*** Study text Section Begins ***

The word pardon carries similar meaning with forgiveness, to the extent of an offender being released without the victim’s sense of recrimination or push for punishment, as a form of compensation. However, the former implicitly connotes an order, while the latter is participatory, concessionary and conciliatory. Both pardon and forgiveness are popular among humans, given the hurting predilections of some and the offensive nature of others. Little wonder that vexatious dealings across the globe have relied on the two words to seek healing and restore desirable peace in interpersonal relationships.
Forgiveness is one of the concepts that enjoy richness of literature, and dwelling on it expansively might be analogous to writing the history of the world. Most sincerely well-thought out Truth and Reconciliation Commissions (TRCs), like that of the Desmond Tutu-led South African version, thrived on forgiveness, even as the opinion of Mahatma Gandhi has become putative to the effect that “the weak can never forgive. Forgiveness is the attribute of the strong”. Hurt is both an act of the offender as well as the feeling nursed by the offended. The human agency that suffers hurt is always out to nurse recrimination, and seek revenge at the next available opportunity, until when either emotional or material compensation is dispensed to assuage the hurtful feeling of the victim.
Nigeria democratic transition in 2023 was intriguing, trickery and cantankerous at different levels, particularly within and outside respective political parties. One remarkable trademark for some political office holders that are running out their tenures is the requisition for forgiveness from people they hurt, as they also dispensed forgiveness to people that offended them. Some of them are Abdullahi Ganduje, the outgoing Governor of Kano State, Darius Ishaku, the Governor of Taraba State, and President Muhammodu Buhari. Buhari was quoted to have, during his final Sallah homage as President, paid by residents of the Federal Capital Territory (FCT), pleaded with Nigerians whom he hurt in the course of his almost eight years presidency to forgive him. Buhari at the event similarly thanked the people for tolerating him, stating that he got what he asked for, as democracy made it possible for him to maximise his leadership in the country, after a dint as military Head of State.
The South African TRC copiously offered a peep into the various dynamics of haunting memory, forgiveness, forgetting and reconciliation. Very many literatures that came from the proceedings of the TRC interrogated the notions of individual memory, personal hurt, national forgiveness, compensation and reconciliation. John Kani effectively uses the materials of the TRC in the production of his play, Nothing But the Truth, where he uses the character of Sipho to scathingly criticise the TRC that allowed offenders tell the stories of their aggressions, as victims gave a narrative of their hurt and loss, with the representatives of the government forcing forgiveness out of the offended which they lavished on the offenders for the purpose of a new egalitarian nation. Sipho laments in the text that white offenders got forgiveness, black elites like Nelson Mandela received political compensation, while the lowly victims got nothing. To Sipho and others in his shoes, truths told were skewed to favour the highly placed at the expense of the poor. Little wonder that ordinary South Africans are still recriminating, and vengefully performing revenge on the lowly, as evidenced in the various xenophobic attacks witnessed overtime.

*** Study text Section Ends ***
*** Input data Section Begins ***

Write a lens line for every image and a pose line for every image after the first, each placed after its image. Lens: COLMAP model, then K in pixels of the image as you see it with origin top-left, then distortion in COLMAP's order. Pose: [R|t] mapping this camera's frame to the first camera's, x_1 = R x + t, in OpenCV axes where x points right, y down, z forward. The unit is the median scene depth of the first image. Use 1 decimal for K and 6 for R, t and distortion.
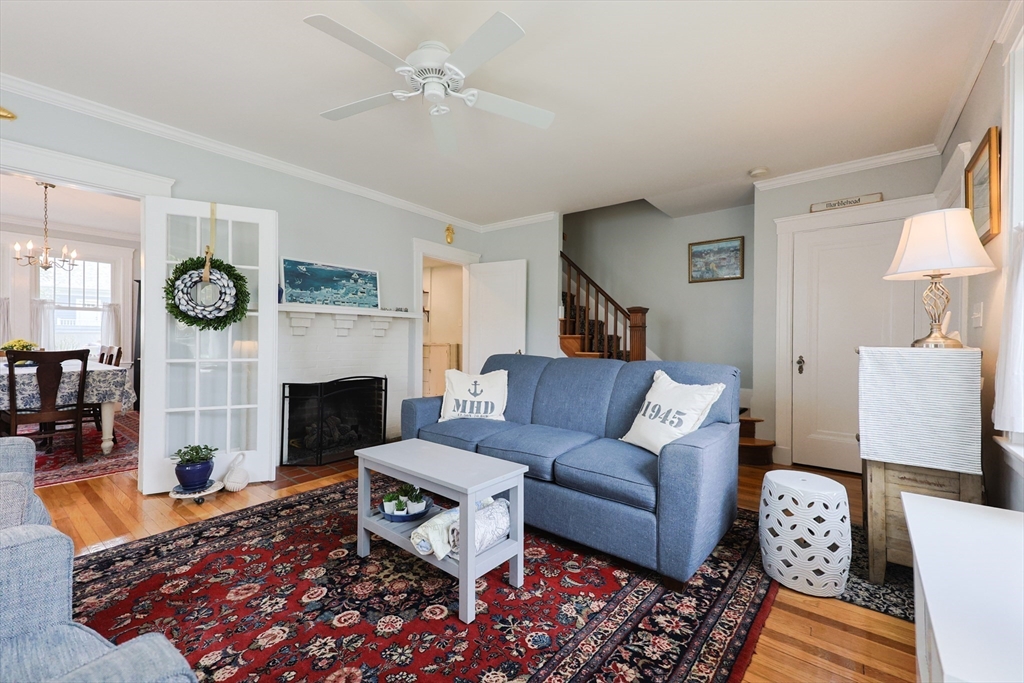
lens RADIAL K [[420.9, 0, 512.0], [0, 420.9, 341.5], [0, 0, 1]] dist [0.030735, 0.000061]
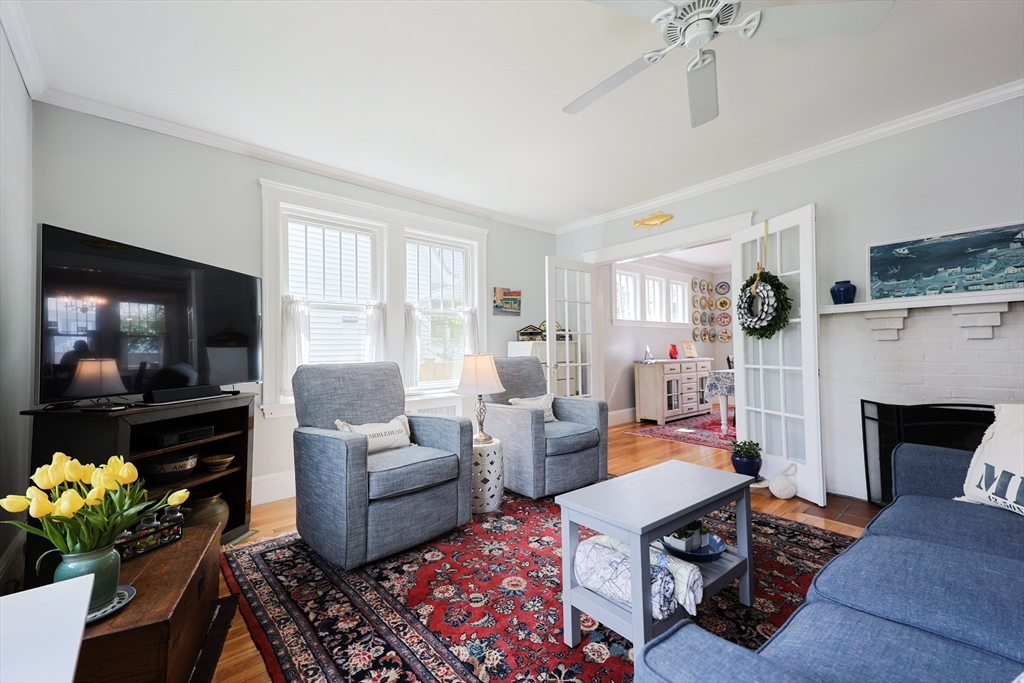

*** Input data Section Ends ***

• _Required work_:
- a) Please duplicate the passage on forgiveness from "The word pardon" up to and including "in interpersonal relationships.".
- b) According to the passage on forgiveness, which play did John Kani produce using the materials of the TRC?

• _Answers by task_:
- a)
The word pardon carries similar meaning with forgiveness, to the extent of an offender being released without the victim’s sense of recrimination or push for punishment, as a form of compensation. However, the former implicitly connotes an order, while the latter is participatory, concessionary and conciliatory. Both pardon and forgiveness are popular among humans, given the hurting predilections of some and the offensive nature of others. Little wonder that vexatious dealings across the globe have relied on the two words to seek healing and restore desirable peace in interpersonal relationships.

- b) Nothing But the Truth